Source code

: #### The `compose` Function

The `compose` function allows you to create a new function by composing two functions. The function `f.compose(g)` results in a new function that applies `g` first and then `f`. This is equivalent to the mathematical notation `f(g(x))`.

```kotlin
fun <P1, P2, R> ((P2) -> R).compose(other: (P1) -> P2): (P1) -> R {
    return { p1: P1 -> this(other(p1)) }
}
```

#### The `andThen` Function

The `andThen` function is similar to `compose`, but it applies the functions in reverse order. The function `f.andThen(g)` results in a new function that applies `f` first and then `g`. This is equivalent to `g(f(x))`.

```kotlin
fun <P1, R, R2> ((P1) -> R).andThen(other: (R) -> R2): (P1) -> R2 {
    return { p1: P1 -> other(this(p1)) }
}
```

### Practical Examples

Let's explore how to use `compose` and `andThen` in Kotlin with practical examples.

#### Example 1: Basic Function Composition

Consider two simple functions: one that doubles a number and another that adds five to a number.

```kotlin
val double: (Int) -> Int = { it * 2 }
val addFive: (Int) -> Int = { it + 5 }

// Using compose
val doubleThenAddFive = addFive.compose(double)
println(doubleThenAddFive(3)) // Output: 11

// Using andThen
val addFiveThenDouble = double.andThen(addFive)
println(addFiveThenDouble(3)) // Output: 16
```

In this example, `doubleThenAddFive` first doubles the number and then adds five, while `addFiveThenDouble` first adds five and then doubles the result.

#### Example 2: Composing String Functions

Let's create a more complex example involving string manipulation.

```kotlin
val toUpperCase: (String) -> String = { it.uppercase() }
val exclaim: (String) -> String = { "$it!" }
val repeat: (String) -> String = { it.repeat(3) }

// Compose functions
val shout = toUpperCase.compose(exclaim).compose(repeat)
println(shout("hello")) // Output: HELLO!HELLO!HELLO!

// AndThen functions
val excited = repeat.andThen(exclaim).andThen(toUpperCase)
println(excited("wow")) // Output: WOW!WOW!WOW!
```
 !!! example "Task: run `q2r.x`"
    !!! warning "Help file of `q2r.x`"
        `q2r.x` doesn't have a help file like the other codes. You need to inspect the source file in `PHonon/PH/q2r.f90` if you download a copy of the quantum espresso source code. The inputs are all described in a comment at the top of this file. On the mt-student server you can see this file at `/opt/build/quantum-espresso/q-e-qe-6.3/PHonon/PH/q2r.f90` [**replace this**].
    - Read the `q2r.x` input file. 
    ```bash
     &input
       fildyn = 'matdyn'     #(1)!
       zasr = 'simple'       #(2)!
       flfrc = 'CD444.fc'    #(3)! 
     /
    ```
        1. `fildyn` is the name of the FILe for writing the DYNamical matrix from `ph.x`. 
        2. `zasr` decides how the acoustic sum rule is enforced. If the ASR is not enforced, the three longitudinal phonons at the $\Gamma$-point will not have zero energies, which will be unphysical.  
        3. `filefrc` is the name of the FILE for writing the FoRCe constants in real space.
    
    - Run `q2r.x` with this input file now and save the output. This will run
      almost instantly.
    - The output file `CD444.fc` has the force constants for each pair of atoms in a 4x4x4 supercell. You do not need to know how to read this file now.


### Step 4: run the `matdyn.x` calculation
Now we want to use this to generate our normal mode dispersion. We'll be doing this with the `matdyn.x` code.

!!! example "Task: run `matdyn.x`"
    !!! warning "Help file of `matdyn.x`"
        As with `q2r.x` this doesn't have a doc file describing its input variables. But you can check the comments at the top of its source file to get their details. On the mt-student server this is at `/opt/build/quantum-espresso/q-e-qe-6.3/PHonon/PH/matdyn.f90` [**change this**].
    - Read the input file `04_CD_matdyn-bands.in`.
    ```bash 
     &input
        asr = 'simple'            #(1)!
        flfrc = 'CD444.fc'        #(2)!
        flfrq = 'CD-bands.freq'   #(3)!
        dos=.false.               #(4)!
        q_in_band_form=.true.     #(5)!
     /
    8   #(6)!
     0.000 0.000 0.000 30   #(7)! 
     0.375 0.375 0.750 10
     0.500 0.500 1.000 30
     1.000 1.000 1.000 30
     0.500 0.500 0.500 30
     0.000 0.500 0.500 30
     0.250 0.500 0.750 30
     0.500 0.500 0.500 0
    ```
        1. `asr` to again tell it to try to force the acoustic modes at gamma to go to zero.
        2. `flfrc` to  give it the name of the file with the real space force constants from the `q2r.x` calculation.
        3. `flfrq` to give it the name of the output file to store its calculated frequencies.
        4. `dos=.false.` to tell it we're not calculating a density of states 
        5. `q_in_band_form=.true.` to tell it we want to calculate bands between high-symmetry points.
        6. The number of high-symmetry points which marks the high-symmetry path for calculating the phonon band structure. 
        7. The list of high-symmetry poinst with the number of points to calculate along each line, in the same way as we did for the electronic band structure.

┄┄┄┄┄┄┄┄┄┄

[Required action]:
An exact repeat of all the records is required.

[Output below]:
Source code

: #### The `compose` Function

The `compose` function allows you to create a new function by composing two functions. The function `f.compose(g)` results in a new function that applies `g` first and then `f`. This is equivalent to the mathematical notation `f(g(x))`.

```kotlin
fun <P1, P2, R> ((P2) -> R).compose(other: (P1) -> P2): (P1) -> R {
    return { p1: P1 -> this(other(p1)) }
}
```

#### The `andThen` Function

The `andThen` function is similar to `compose`, but it applies the functions in reverse order. The function `f.andThen(g)` results in a new function that applies `f` first and then `g`. This is equivalent to `g(f(x))`.

```kotlin
fun <P1, R, R2> ((P1) -> R).andThen(other: (R) -> R2): (P1) -> R2 {
    return { p1: P1 -> other(this(p1)) }
}
```

### Practical Examples

Let's explore how to use `compose` and `andThen` in Kotlin with practical examples.

#### Example 1: Basic Function Composition

Consider two simple functions: one that doubles a number and another that adds five to a number.

```kotlin
val double: (Int) -> Int = { it * 2 }
val addFive: (Int) -> Int = { it + 5 }

// Using compose
val doubleThenAddFive = addFive.compose(double)
println(doubleThenAddFive(3)) // Output: 11

// Using andThen
val addFiveThenDouble = double.andThen(addFive)
println(addFiveThenDouble(3)) // Output: 16
```

In this example, `doubleThenAddFive` first doubles the number and then adds five, while `addFiveThenDouble` first adds five and then doubles the result.

#### Example 2: Composing String Functions

Let's create a more complex example involving string manipulation.

```kotlin
val toUpperCase: (String) -> String = { it.uppercase() }
val exclaim: (String) -> String = { "$it!" }
val repeat: (String) -> String = { it.repeat(3) }

// Compose functions
val shout = toUpperCase.compose(exclaim).compose(repeat)
println(shout("hello")) // Output: HELLO!HELLO!HELLO!

// AndThen functions
val excited = repeat.andThen(exclaim).andThen(toUpperCase)
println(excited("wow")) // Output: WOW!WOW!WOW!
```
 !!! example "Task: run `q2r.x`"
    !!! warning "Help file of `q2r.x`"
        `q2r.x` doesn't have a help file like the other codes. You need to inspect the source file in `PHonon/PH/q2r.f90` if you download a copy of the quantum espresso source code. The inputs are all described in a comment at the top of this file. On the mt-student server you can see this file at `/opt/build/quantum-espresso/q-e-qe-6.3/PHonon/PH/q2r.f90` [**replace this**].
    - Read the `q2r.x` input file. 
    ```bash
     &input
       fildyn = 'matdyn'     #(1)!
       zasr = 'simple'       #(2)!
       flfrc = 'CD444.fc'    #(3)! 
     /
    ```
        1. `fildyn` is the name of the FILe for writing the DYNamical matrix from `ph.x`. 
        2. `zasr` decides how the acoustic sum rule is enforced. If the ASR is not enforced, the three longitudinal phonons at the $\Gamma$-point will not have zero energies, which will be unphysical.  
        3. `filefrc` is the name of the FILE for writing the FoRCe constants in real space.
    
    - Run `q2r.x` with this input file now and save the output. This will run
      almost instantly.
    - The output file `CD444.fc` has the force constants for each pair of atoms in a 4x4x4 supercell. You do not need to know how to read this file now.


### Step 4: run the `matdyn.x` calculation
Now we want to use this to generate our normal mode dispersion. We'll be doing this with the `matdyn.x` code.

!!! example "Task: run `matdyn.x`"
    !!! warning "Help file of `matdyn.x`"
        As with `q2r.x` this doesn't have a doc file describing its input variables. But you can check the comments at the top of its source file to get their details. On the mt-student server this is at `/opt/build/quantum-espresso/q-e-qe-6.3/PHonon/PH/matdyn.f90` [**change this**].
    - Read the input file `04_CD_matdyn-bands.in`.
    ```bash 
     &input
        asr = 'simple'            #(1)!
        flfrc = 'CD444.fc'        #(2)!
        flfrq = 'CD-bands.freq'   #(3)!
        dos=.false.               #(4)!
        q_in_band_form=.true.     #(5)!
     /
    8   #(6)!
     0.000 0.000 0.000 30   #(7)! 
     0.375 0.375 0.750 10
     0.500 0.500 1.000 30
     1.000 1.000 1.000 30
     0.500 0.500 0.500 30
     0.000 0.500 0.500 30
     0.250 0.500 0.750 30
     0.500 0.500 0.500 0
    ```
        1. `asr` to again tell it to try to force the acoustic modes at gamma to go to zero.
        2. `flfrc` to  give it the name of the file with the real space force constants from the `q2r.x` calculation.
        3. `flfrq` to give it the name of the output file to store its calculated frequencies.
        4. `dos=.false.` to tell it we're not calculating a density of states 
        5. `q_in_band_form=.true.` to tell it we want to calculate bands between high-symmetry points.
        6. The number of high-symmetry points which marks the high-symmetry path for calculating the phonon band structure. 
        7. The list of high-symmetry poinst with the number of points to calculate along each line, in the same way as we did for the electronic band structure.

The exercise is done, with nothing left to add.